Mit den Wäldern sterben die Märchen, heißt es, sterben die Märchengestalten im Märchenwald: wie Hänsel und Gretel, wie die Sieben Zwerge, wie Rotkäppchen und der Wolf.
Doch gerade in Grimms Wäldern wächst auch der Widerstand, zumindestens in einem Drehbuchszenario Oskar Matzeraths. Während aufklärerische Vernunft abgewirtschaftet und die Menschheit an den Rand der atomaren Selbstauslöschung geführt hat, entfaltet märchenhafte Phantasie kreativen Widerstand.
„Rettet die Märchen“ heißt ein Protestzug der bekanntesten Märchenfiguren nach Bonn, wo man bei den Brüdern Grimm offene Türen einrennt. Denn die sind als Minister und Staatssekretär inzwischen zuständig für den Umweltschutz, also auch für den sterbenden Wald.
In der Welt des Wunderbaren helfen Dornröschenschlaf und wildwuchernder Zaubersamen, die Mächtigen der Republik phantasievoll zu entmachten.
Schon scheinen die Märchen an der Macht, da werden sie von den Generälen und Industriebossen niedergewalzt.
Grimmige Anti-Idylle statt märchenhaftes Happy-End.
Und während alles Romangeschehen, angesiedelt im Orwell-Jahr 1984, auf „Ende“ und „Untergang“, auf „Zerstörung“ und „Vernichtung“ zuläuft, auf den Verlust jeglicher Zukunftsperspektive des Menschengeschlechts, versinkt die Großmutter mit dem Wolf lesend im Grimmschen Wörterbuch. Liest Wörter des Abschieds und nimmt Abschied von den Wörtern „aus alter Zeit“.

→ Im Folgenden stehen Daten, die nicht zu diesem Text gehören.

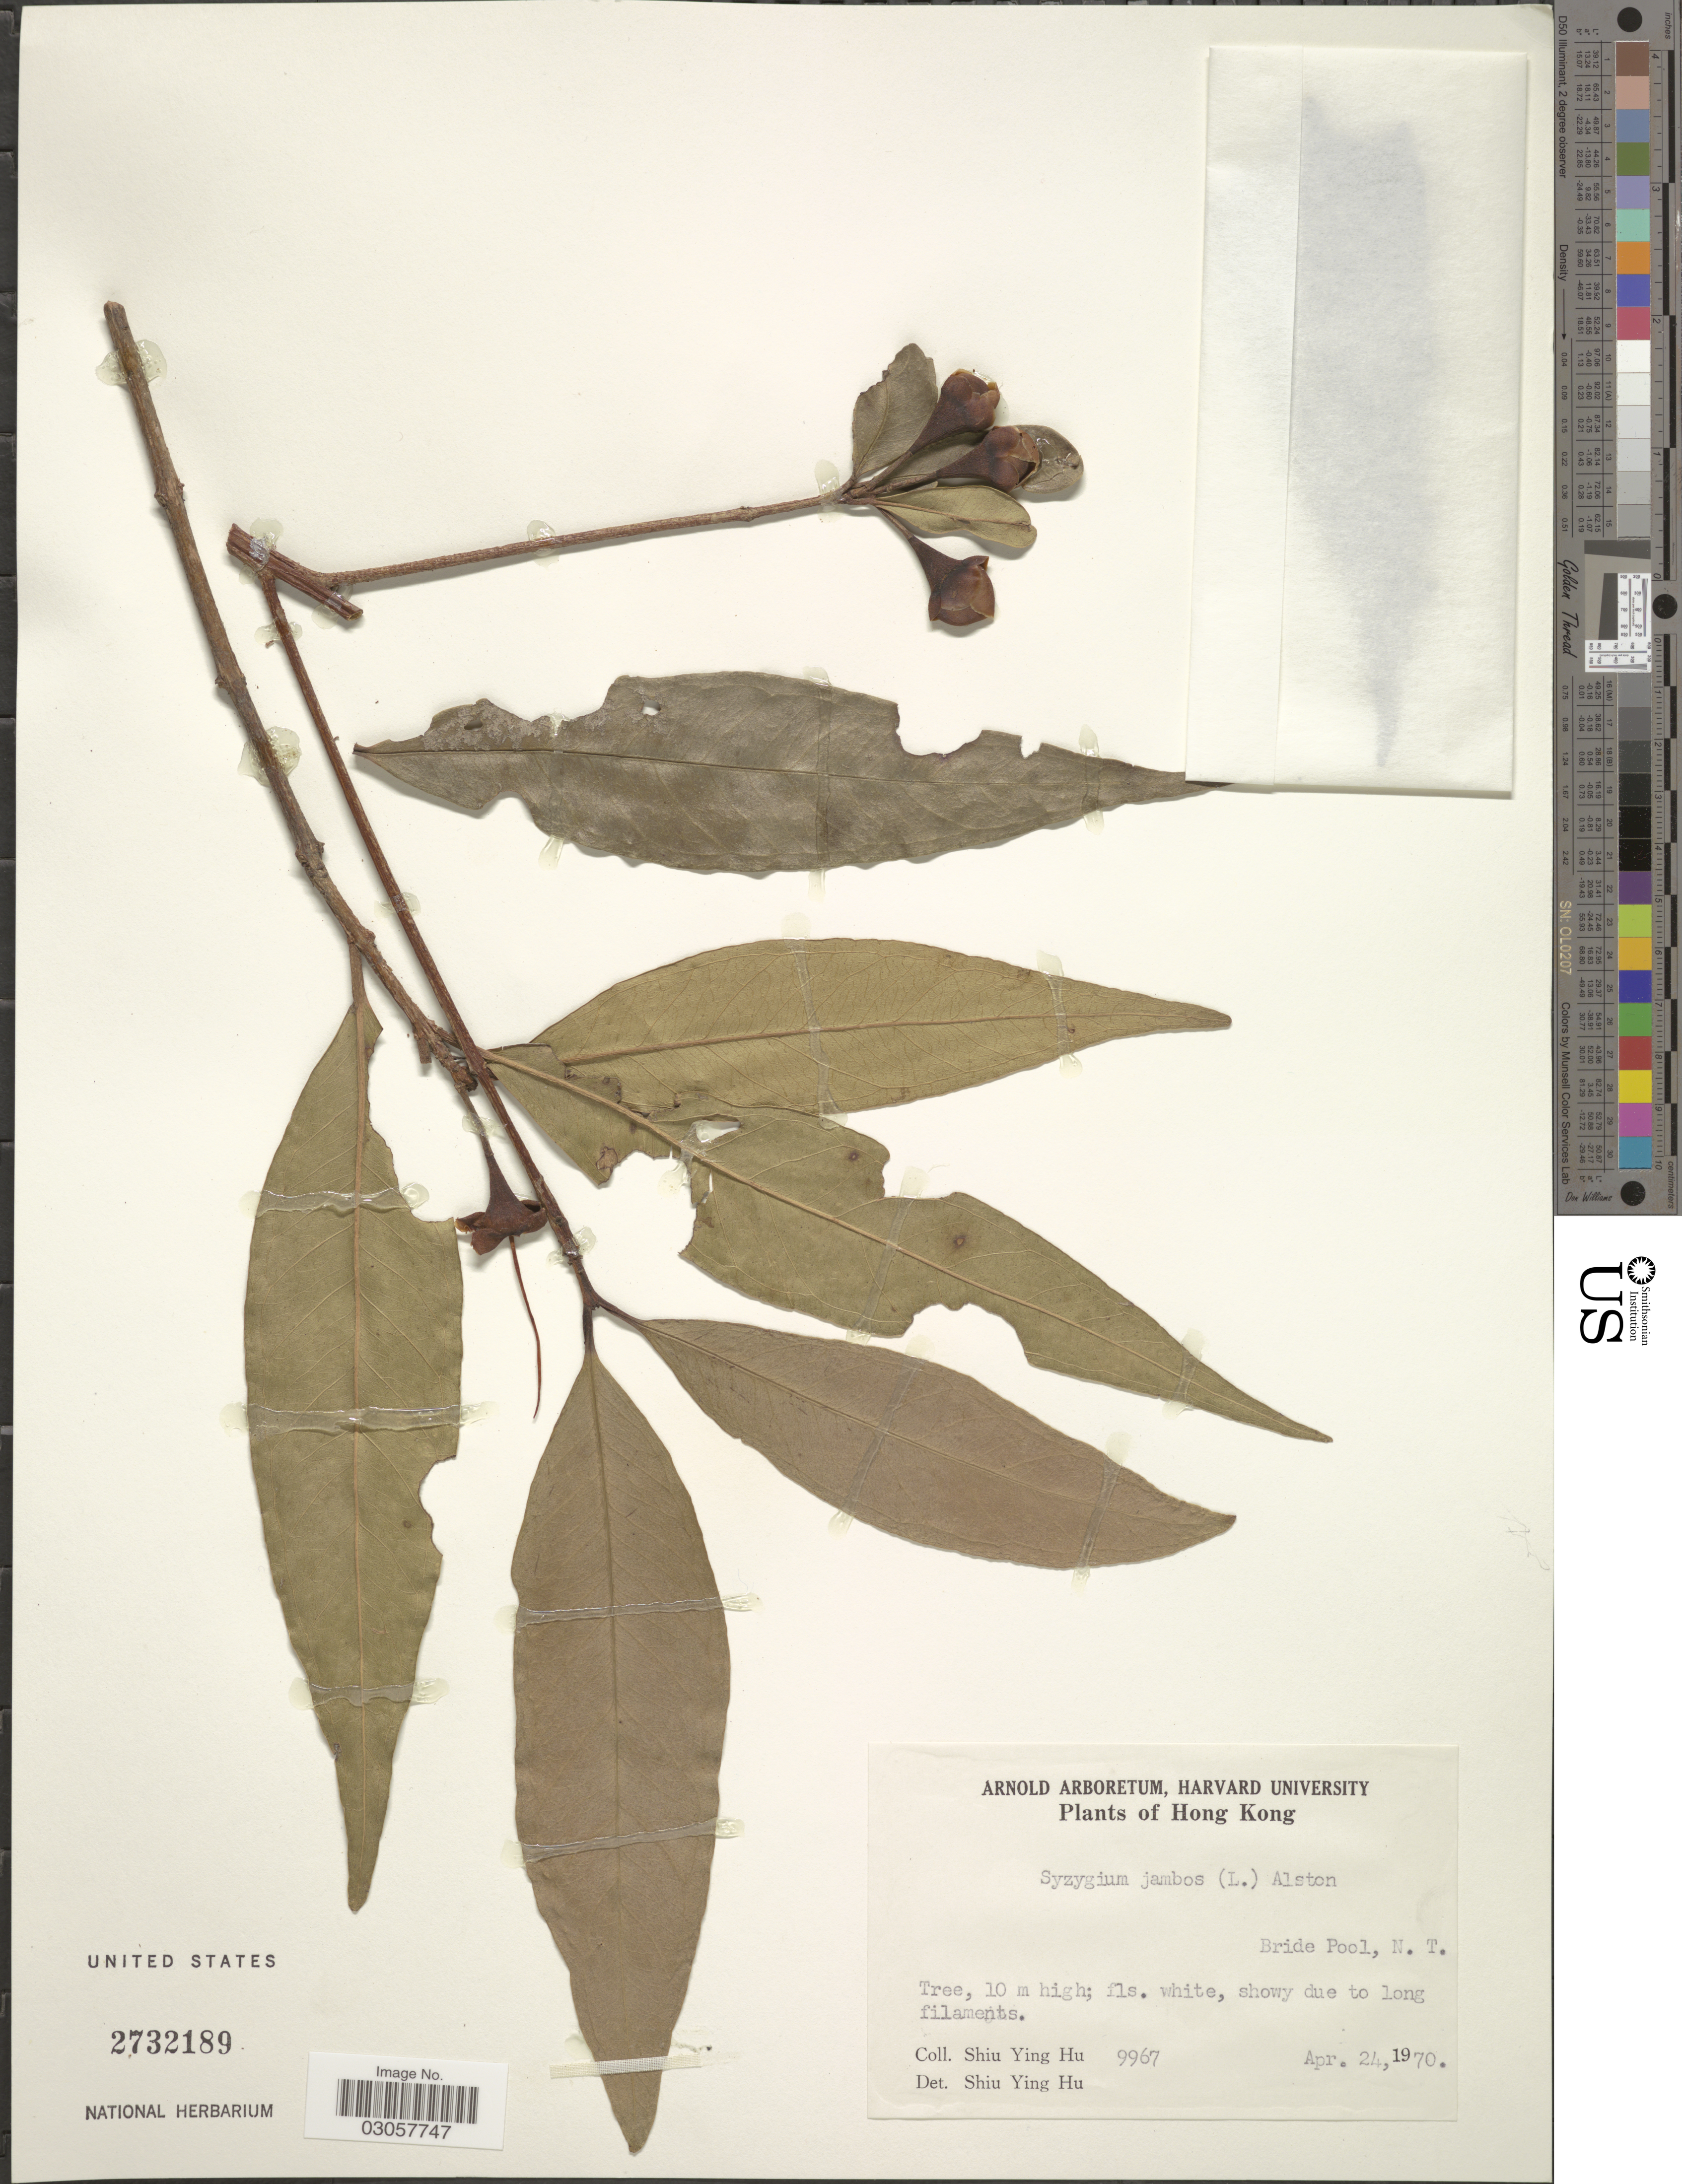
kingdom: Plantae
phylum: Tracheophyta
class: Magnoliopsida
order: Myrtales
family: Myrtaceae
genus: Syzygium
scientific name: Syzygium jambos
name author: (L.) Alston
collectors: S. Y. Hu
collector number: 9967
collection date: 1970-04-24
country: China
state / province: Hong Kong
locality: Bride Pool, N. T.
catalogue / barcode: US 2732189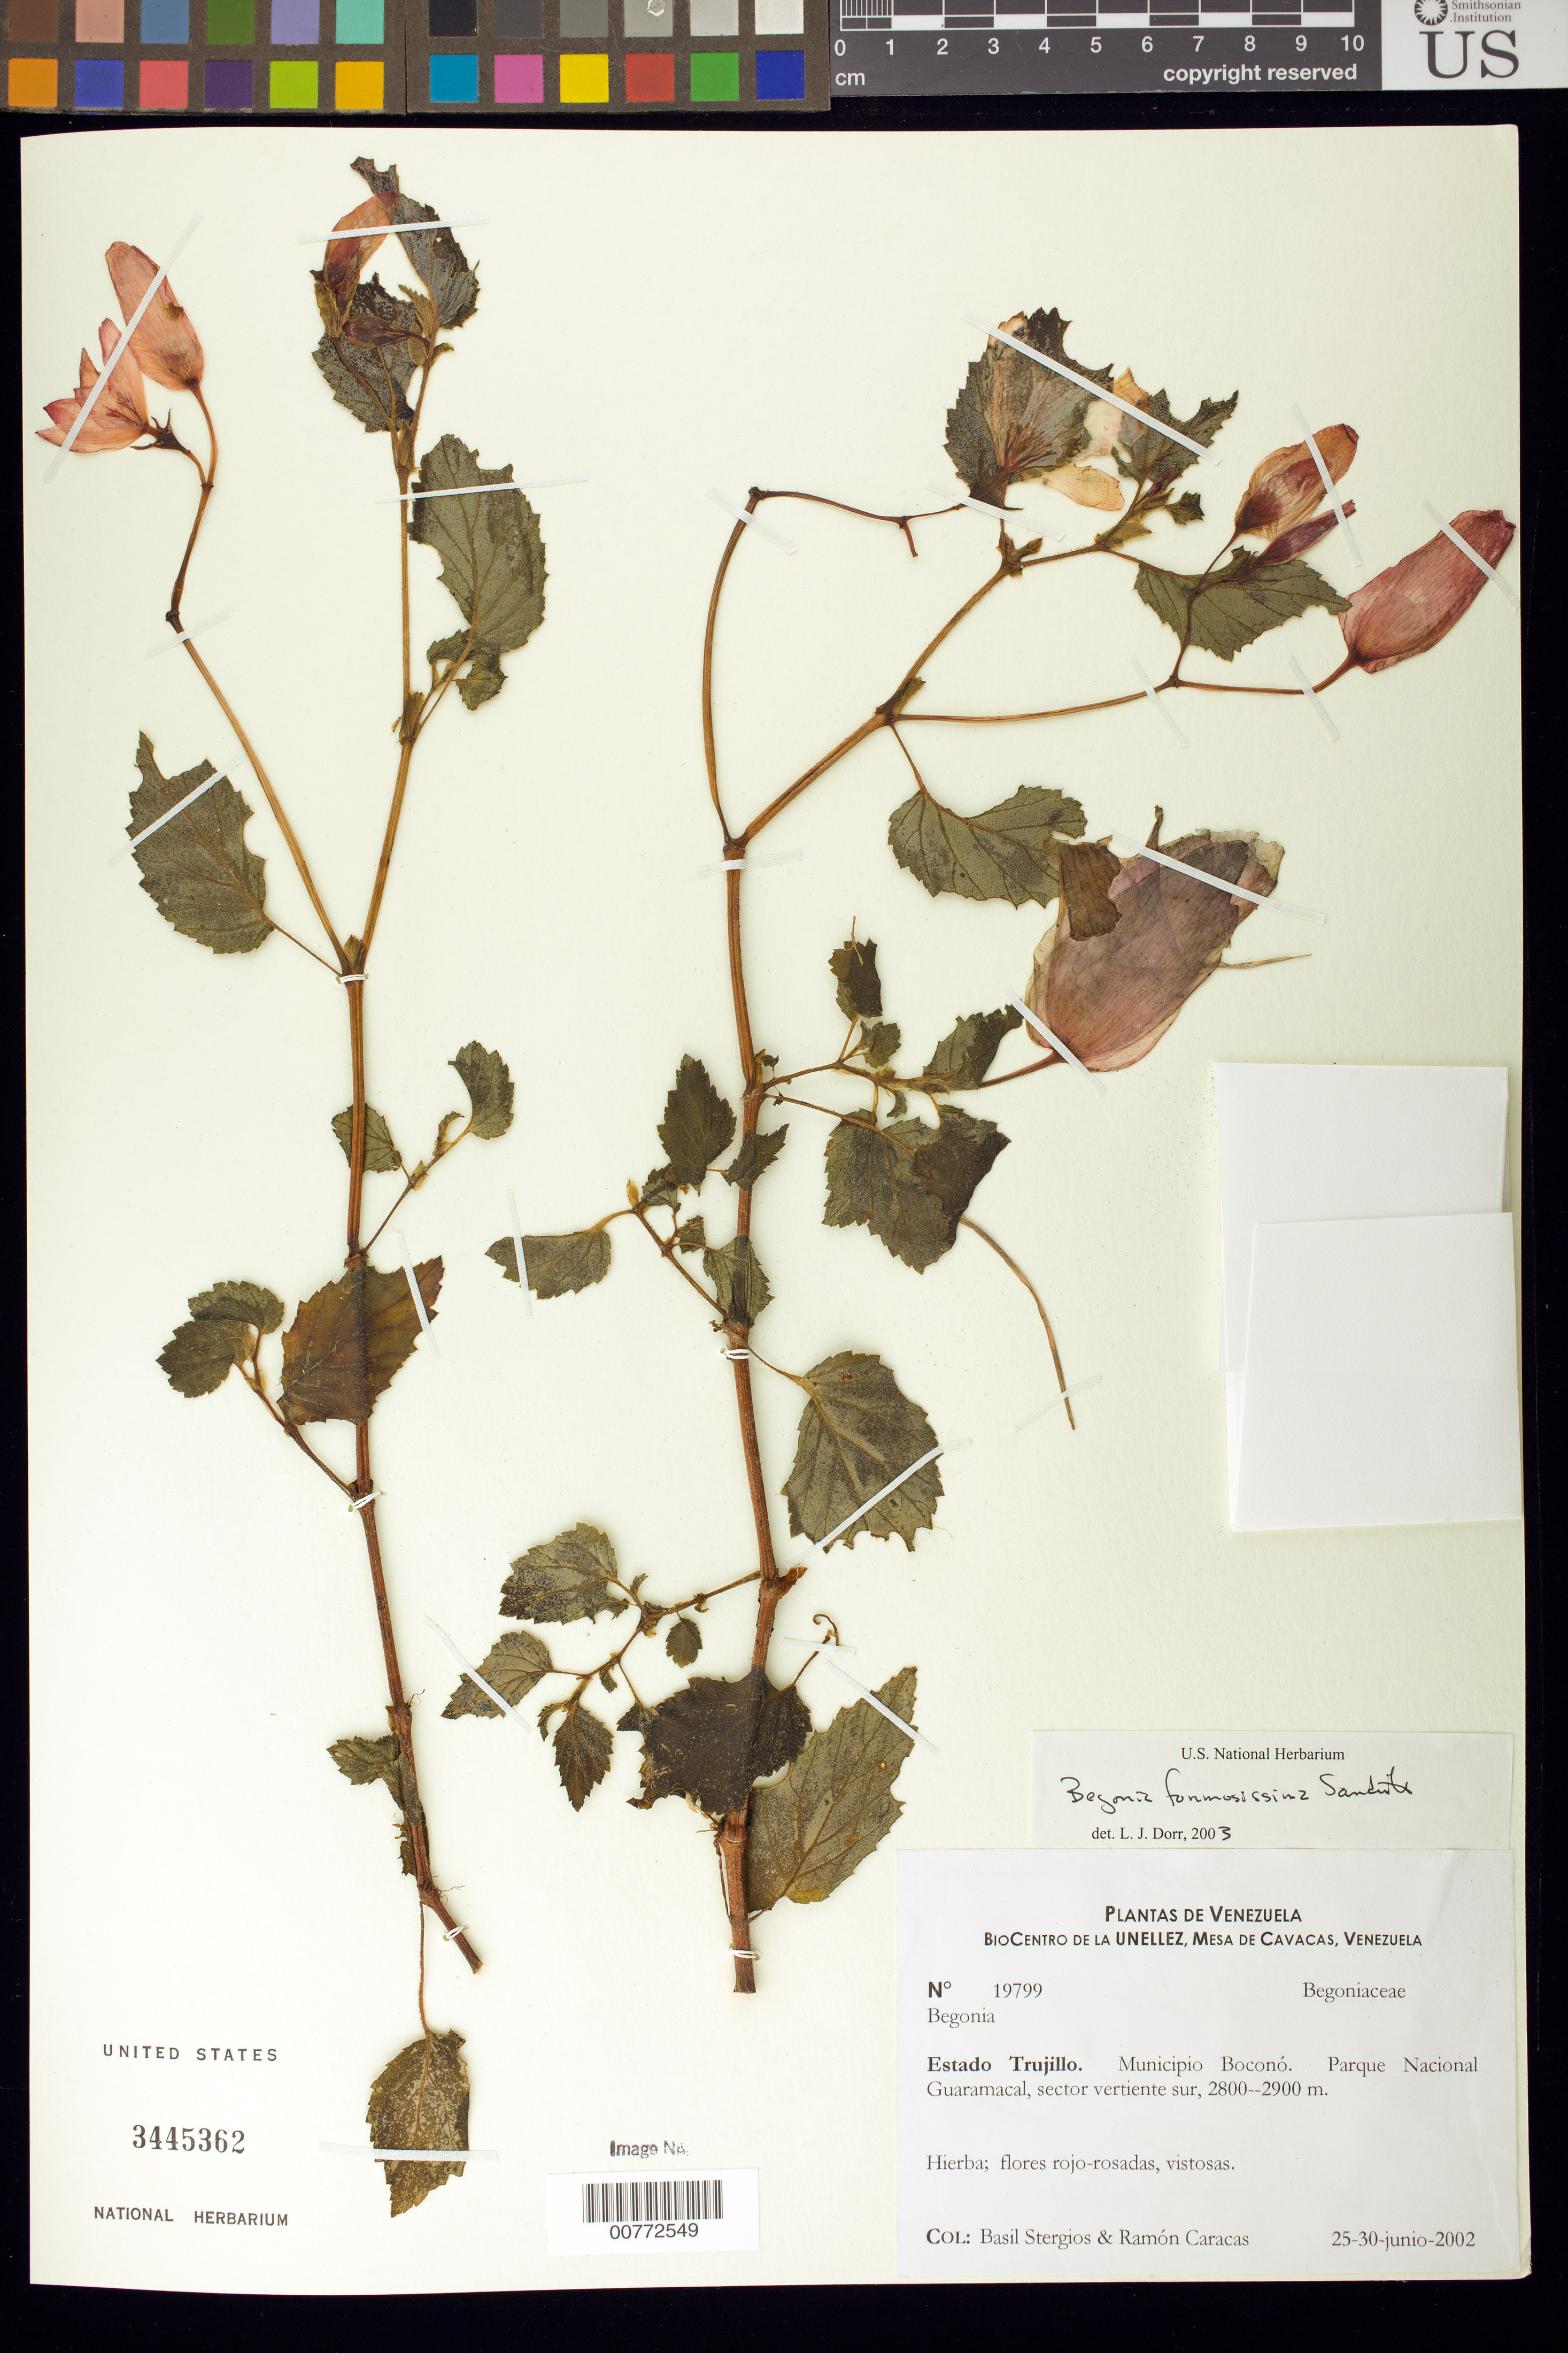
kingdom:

Mit apokalyptischen Untergangsszenarien hat das jüngste Buch von Günter Grass, „Grimms Wörter“, weniger zu tun.
Die genannte Lieblingslektüre der Großmutter, das „Grimmsche Wörterbuch“, steht nunmehr strukturbildend im Mittelpunkt.
Ein kühnes Jahrhundertprojekt, von Jacob und Wilhelm Grimm 1838 begonnen und bis zu ihrem Tod 1859 bzw. 1863 vorangetrieben, gemeinsam mit über 80 Mitarbeitern. Vollendet erst 1961, im Jahr des Mauerbaus, vollendet von Sprachforschern aus Deutschland-Ost und Deutschland-West. Und übrigens in dieser Region, an der Universität Trier, digital erfasst.
Mit 32 Bänden und rund 400.000 Stichwörtern in mehr als 67.000 Spalten ist es das umfangreichste Wörterbuch der deutschen Sprache überhaupt. Eine nie mehr erreichte Bestandsaufnahme des deutschen Wortschatzes und seiner geschichtlichen Entwicklung über zwölf Jahrhunderte hin. Ein Nationaldenkmal.

Von „A“ wie „Asyl“ bis „Z“ wie „Ziel“ schreiten die neun Romankapitel von „Grimms Wörter“ lexikalisch fort.
Häufen kaskadengleich Wortlisten, umzirkeln Wortfelder, bauen Wortbrücken durch mehr als 100 Jahre bis in unsere Gegenwart und weit zurück in früheste Sprachstufen.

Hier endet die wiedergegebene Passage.